Estaba encantado con mi nueva silla; nunca jamás me había sentado en una tan cómoda.
Lástima que estuviera de manos y pies atado a ella, con la presión de las ligaduras, el golpe que alguien me había dado en la cabeza y el sicario que sobre mi frente sostenía una Glock de nueve milímetros.
Un “clic”, una ligera presión de su dedo índice… y ¡Adiós muy buenas!
Mi nombre es Andreu Papanatus, detective… Bueno, detective y lo que surja, tengo que ganarme la vida como sea porque todo está, pero que muy mal.

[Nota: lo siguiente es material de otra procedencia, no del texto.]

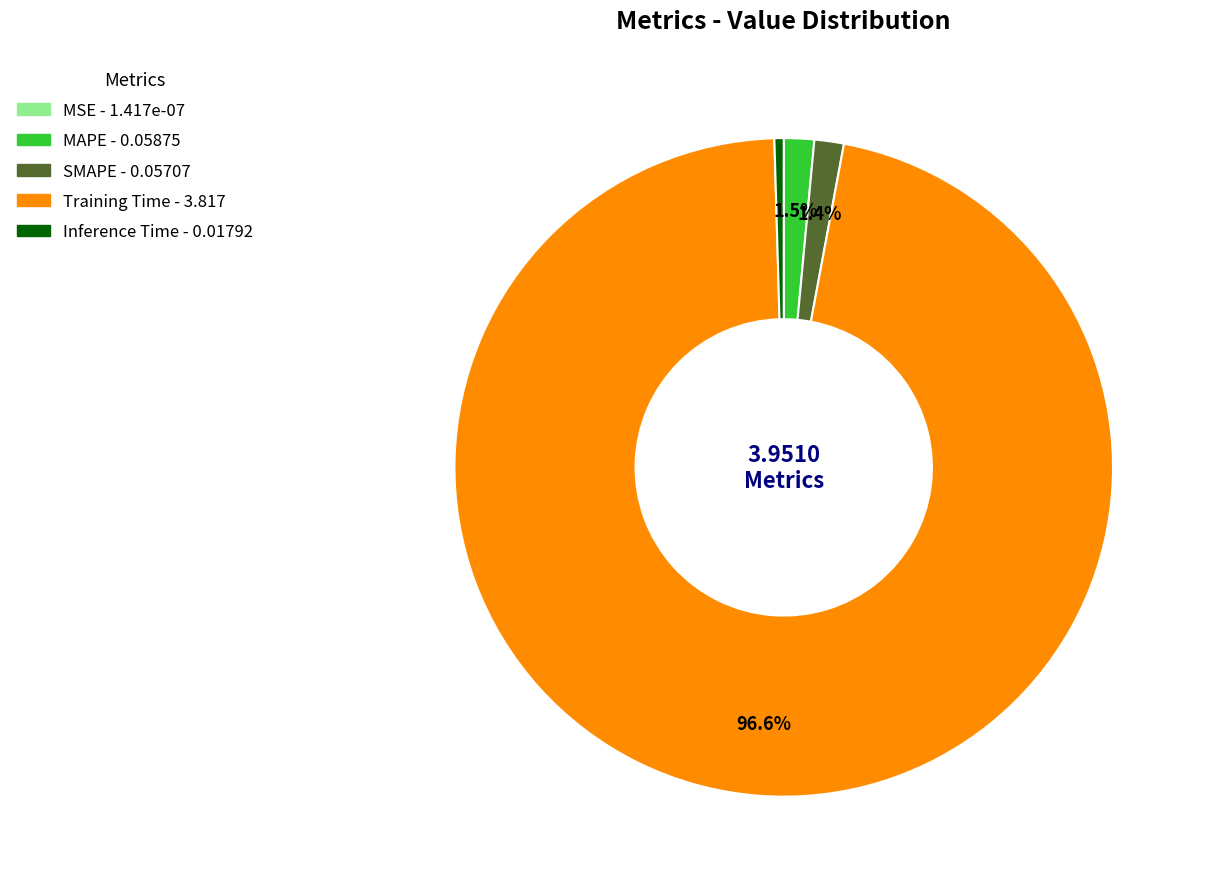

Combined, do SMAPE and Training Time account for over 50%?

Yes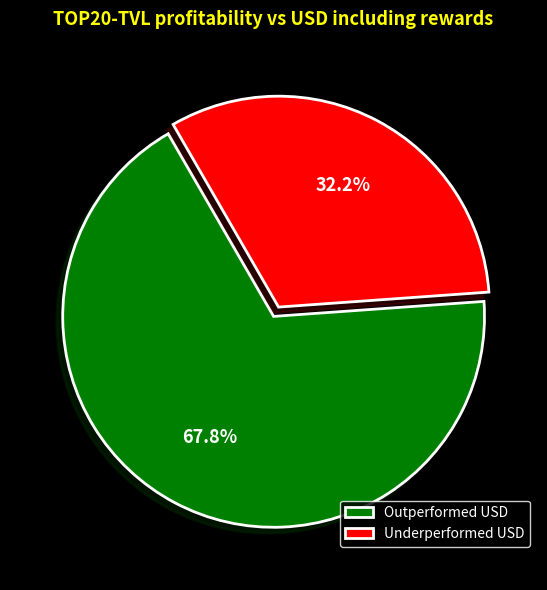

Rank the categories by value from lowest to highest.

Underperformed USD, Outperformed USD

La semana pasada enterré a mis padres, un camión cargado de planchas les pasó por encima. Si yo no arreglaba este asunto pronto, me reuniría en breve con ellos.
Afortunadamente, el de la Glock era ese tipo de matarife que disfruta dando explicaciones de; por qué te va a matar, cómo va a gozar mientras lo hace, y lo idiota que he sido por dejarme capturar, ¡y claro!, todas esas cosas llevan un tiempo, un tiempo que usé para aflojarme las ligaduras de mis muñecas…
Cuando el muy payaso, todavía estaba repasando su historia para darme con ella en los hocicos antes de “apiolarme”, me levanté de repente y le casqué un puñetazo en la garganta… cayó al suelo tratando de disparar para darme “matarile” … Yo viajaba ya por el aire con la silla amarrada a mis tobillos, suspendido justo en su vertical. En la caída, una pata le atrapó la mano con la que sostenía la pistola y otra se le metió por el ojo hasta el puto cerebro.
Debía de ser rápido… me liberé de las ataduras de los tobillos, cogí el arma, corrí hacia la puerta y me oculté tras ella. Oí como se apresuraban a llegar a la sala varios esbirros que estaban tomando algo a mi costa en la cocina… al primero en entrar le puse la pipa en el careto y le pegué un “buchante” en plena cara. Dos más aparecieron empujando al del rostro ensangrentado, uno paró en seco con mi bolígrafo de 4 colores clavado en el estómago echando bilis por las narices… al otro le partí el peroné, chillaba como un cerdo… pisé su cuello con un golpe seco, dejó cinco o seis dientes en el suelo, se cagó encima y terminó de respirar con un resoplido de búfalo enfermo.
Ahora, el silencio.
Estos cabrones habían entrado en mi casa y me querían joder bien jodido. Les registré a fondo, no llevaban documentación, ni móvil, ni ninguna tarjeta, ¡nada!… El del ojo atravesado me hacía guiños involuntarios como para decirme algo… en su bolsillo encontré una foto con mi jeta.
¡Joder! ¿que querrían estos tíos?… ¿sería algún ajuste de cuentas por alguien al que yo había eliminado?…
Descolgué el teléfono y marqué a Julio, el de la carnicería de abajo.
—Tengo cuatro terneros; ¿te interesan?